Spanish court jails Catalan leaders upto 13 years for sedition
Following the verdict which came after four months of hearings, Catalan independence supporters marched in Barcelona displaying banners that read ‘free political prisoners’
The Spanish Supreme Court on Monday sentenced nine Catalan separatist leaders to between nine and 13 years for sedition and misuse of public funds for their role in the 2017 independence referendum considered illegal by Madrid.
Twelve politicians, pro-independence activists and cultural leaders were being tried for their involvement in the referendum, reports Efe news.
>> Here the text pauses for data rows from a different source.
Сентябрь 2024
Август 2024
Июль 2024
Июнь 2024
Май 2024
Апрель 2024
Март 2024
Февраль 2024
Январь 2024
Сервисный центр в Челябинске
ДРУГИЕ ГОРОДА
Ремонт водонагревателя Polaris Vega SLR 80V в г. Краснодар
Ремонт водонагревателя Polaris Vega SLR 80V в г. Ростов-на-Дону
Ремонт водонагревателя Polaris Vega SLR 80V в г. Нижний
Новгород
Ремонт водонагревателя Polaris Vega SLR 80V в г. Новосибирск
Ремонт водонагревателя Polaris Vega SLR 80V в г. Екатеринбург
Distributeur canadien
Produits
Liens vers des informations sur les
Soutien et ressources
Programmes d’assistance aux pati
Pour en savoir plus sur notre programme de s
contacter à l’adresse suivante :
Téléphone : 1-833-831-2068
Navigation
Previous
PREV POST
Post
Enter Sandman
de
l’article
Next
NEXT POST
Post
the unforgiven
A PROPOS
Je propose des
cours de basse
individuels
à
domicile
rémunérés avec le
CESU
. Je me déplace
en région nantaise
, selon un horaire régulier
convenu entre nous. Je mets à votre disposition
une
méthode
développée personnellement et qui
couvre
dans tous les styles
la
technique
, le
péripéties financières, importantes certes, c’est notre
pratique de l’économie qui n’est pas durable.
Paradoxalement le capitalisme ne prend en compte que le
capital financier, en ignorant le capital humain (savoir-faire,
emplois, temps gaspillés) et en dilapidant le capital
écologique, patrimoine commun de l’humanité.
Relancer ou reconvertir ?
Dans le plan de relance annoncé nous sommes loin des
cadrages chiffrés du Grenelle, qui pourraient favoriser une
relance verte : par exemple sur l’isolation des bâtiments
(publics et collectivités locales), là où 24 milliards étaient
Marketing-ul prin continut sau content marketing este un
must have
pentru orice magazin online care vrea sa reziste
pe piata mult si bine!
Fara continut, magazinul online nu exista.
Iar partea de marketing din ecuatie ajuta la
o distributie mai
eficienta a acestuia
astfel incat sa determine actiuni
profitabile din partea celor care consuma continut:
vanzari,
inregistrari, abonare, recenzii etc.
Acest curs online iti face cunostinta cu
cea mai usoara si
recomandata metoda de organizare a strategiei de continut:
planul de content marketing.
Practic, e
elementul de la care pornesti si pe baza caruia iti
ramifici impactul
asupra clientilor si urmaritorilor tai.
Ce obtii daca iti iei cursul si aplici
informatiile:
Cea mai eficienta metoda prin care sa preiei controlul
Vice President of the Catalan Parliament Oriol Junqueras was sentenced to 13 years prison for sedition and misuse of public funds, while politicians Raul Romeva, Dolors Bassa and activist Jordi Turull have all been handed a 12-year sentence.
The wealthy Catalan region is home to about 7.5 million people, with their own language, parliament, flag and also an anthem.
Three other defendants were found guilty of disobedience and fined, but will not serve prison sentences, the BBC said.
The 12 politicians and activists have denied the charges.
The prosecution had sought up to 25 years in prison for Junqueras, who is also the highest-ranking pro-independence leader on trial.
He was handed the longest sentence of 13 years among the 12 accused.
Some of the leaders, speaking to the BBC ahead of the trial, said the proceedings were political in nature.
Any violence, they said, was on the part of police and committed against voters in a crackdown which made headlines around the world.
Following the verdict which came after four months of hearings, Catalan independence supporters marched in Barcelona displaying banners that read "free political prisoners" while urging others to "take to the streets".
Over the weekend, hundreds of protesters rallied in the city.
In 2017, police and protesters clashed when Catalonia's pro-independence leaders went ahead with a referendum ruled illegal by Spain's constitutional court.
Three weeks after the banned 2017 vote, the Catalan parliament declared an independent republic. Madrid stepped in to impose its rule on the region, and several Catalan leaders fled or were arrested.
Carles Puigdemont, the former Catalan President, escaped trial after fleeing Spain in October 2017 before he could be arrested, along with four others.
In September, a march in Barcelona in support of Catalonia's independence from Spain drew crowds of about 600,000 people - one of the lowest turnouts in the eight-year history of the annual rally.